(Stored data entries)
+++

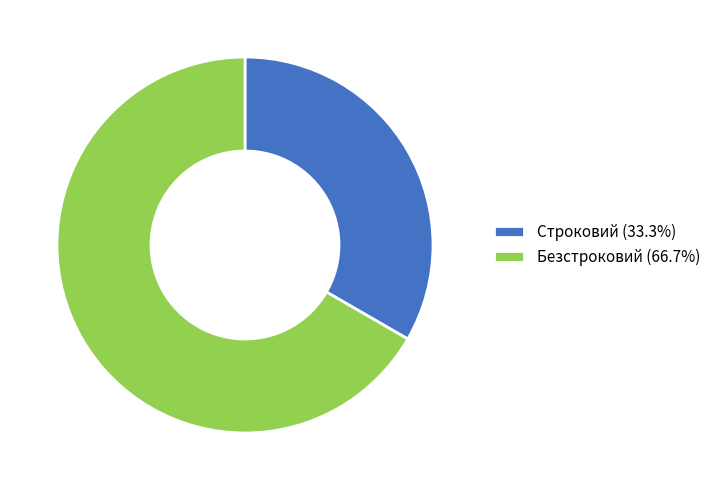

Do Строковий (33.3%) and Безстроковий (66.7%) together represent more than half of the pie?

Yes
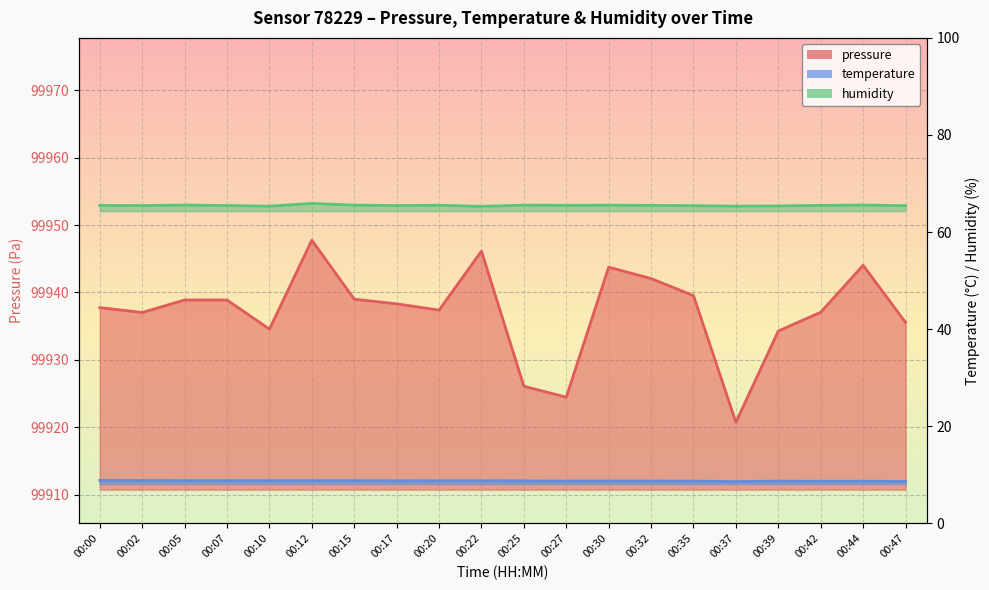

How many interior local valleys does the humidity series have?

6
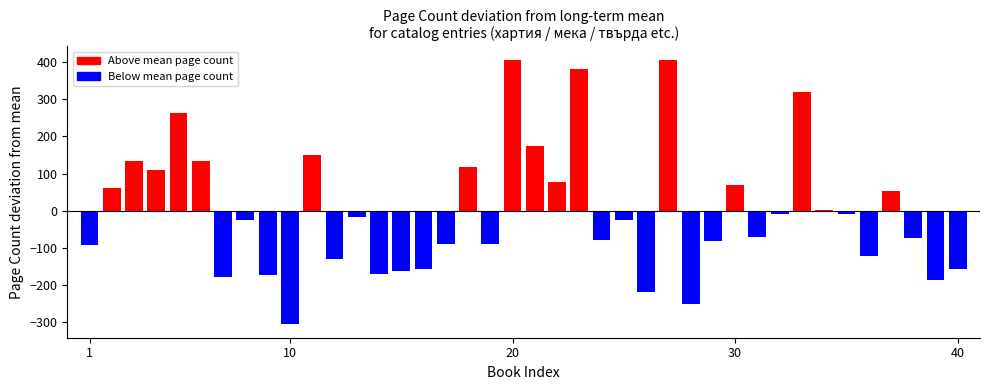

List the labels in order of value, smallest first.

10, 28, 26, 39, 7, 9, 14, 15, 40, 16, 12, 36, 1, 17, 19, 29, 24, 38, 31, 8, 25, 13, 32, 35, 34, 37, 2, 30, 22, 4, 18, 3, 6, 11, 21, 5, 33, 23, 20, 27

+++

Problem requirements:
Reproduce the text of every item word for word, omitting the pictures.

The answer:
Do Строковий (33.3%) and Безстроковий (66.7%) together represent more than half of the pie?

Yes

How many interior local valleys does the humidity series have?

6

List the labels in order of value, smallest first.

10, 28, 26, 39, 7, 9, 14, 15, 40, 16, 12, 36, 1, 17, 19, 29, 24, 38, 31, 8, 25, 13, 32, 35, 34, 37, 2, 30, 22, 4, 18, 3, 6, 11, 21, 5, 33, 23, 20, 27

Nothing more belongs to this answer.